Preheat oven to 350 degrees. Spray a baking sheet with nonstick spray and set aside.

To make the filling, combine beans, cheese wedges, and shredded cheese in a bowl. Mix thoroughly and set aside.

Put chips in a sealable plastic bag and crush with your hands or a rolling pin. Add taco seasoning and give it a good shake to mix. Set aside.

Place cutlets flat on a clean, dry surface, and season with salt and black pepper. Spoon filling onto the centers of the cutlets, evenly dividing it among them (about 2 tbsp. each). Carefully roll each cutlet up over the filling (which may ooze a little, but don’t worry!) and secure with toothpicks, if needed. Transfer to the baking sheet.

Cover each stuffed cutlet with 1 tbsp. taco sauce, using the back of the spoon or your fingers to coat. Coat cutlets with crumb mixture. Cover the baking sheet with foil, and bake in the oven for 20 minutes. Carefully remove foil. Bake until chicken is cooked through and outsides are crispy, about 15 additional minutes.

Let cool slightly and remove toothpicks (if using). If you like, top with sour cream and salsa. Enjoy!

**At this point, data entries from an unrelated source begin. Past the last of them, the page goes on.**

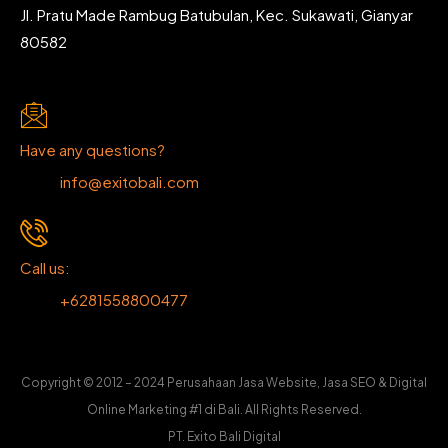
Jl. Pratu Made Rambug Batubulan, Kec. Sukawati, Gianyar
80582
Have any questions?
info@exitobali.com
Call us:
+6281558800477
Copyright © 2012 – 2024 Perusahaan Jasa Website, Jasa SEO & Digital
Online Marketing #1 di Bali. All Rights Reserved.
PT. Exito Bali Digital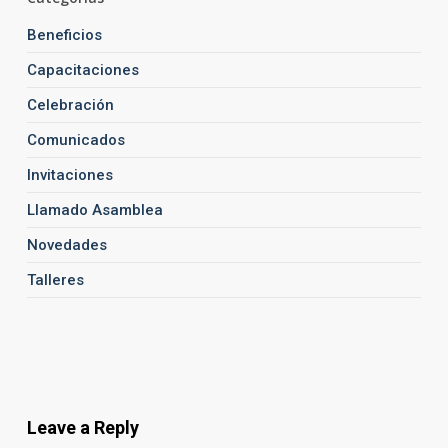
Beneficios
Capacitaciones
Celebración
Comunicados
Invitaciones
Llamado Asamblea
Novedades
Talleres
Leave a Reply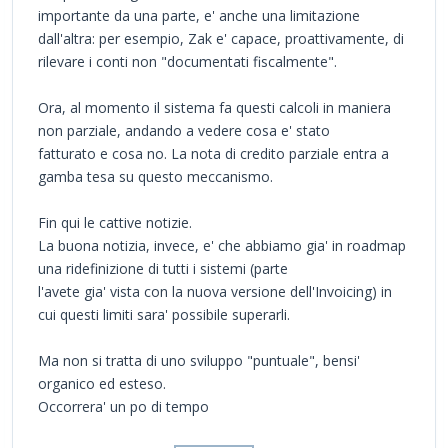
importante da una parte, e' anche una limitazione
dall'altra: per esempio, Zak e' capace, proattivamente, di
rilevare i conti non "documentati fiscalmente".
Ora, al momento il sistema fa questi calcoli in maniera
non parziale, andando a vedere cosa e' stato
fatturato e cosa no. La nota di credito parziale entra a
gamba tesa su questo meccanismo.
Fin qui le cattive notizie.
La buona notizia, invece, e' che abbiamo gia' in roadmap
una ridefinizione di tutti i sistemi (parte
l'avete gia' vista con la nuova versione dell'Invoicing) in
cui questi limiti sara' possibile superarli.
Ma non si tratta di uno sviluppo "puntuale", bensi'
organico ed esteso.
Occorrera' un po di tempo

Hungry Girl Magical Low-Calorie Margarita

PER SERVING (entire recipe): 115 calories, 0g fat, 55mg sodium, 2g carbs, 0g fiber, <0.5g sugars, 0g protein — PointsPlus® value 4*

Prep: 5 minutes


1 1/2 oz. (1 shot) tequila
1 oz. (2 tbsp.) lime juice
One 2-serving packet (about 1 tsp.) sugar-free lemonade powdered drink mix (like the kind by Crystal Light)
6 oz. (3/4 cup) diet lemon-lime soda
Optional garnish: lime slice


Combine all ingredients except optional garnish in a glass or shaker. Stir to dissolve drink mix.

Pour into a margarita glass with lots of ice. If you like, finish it off with a slice of lime on the rim of the glass… Time to enjoy!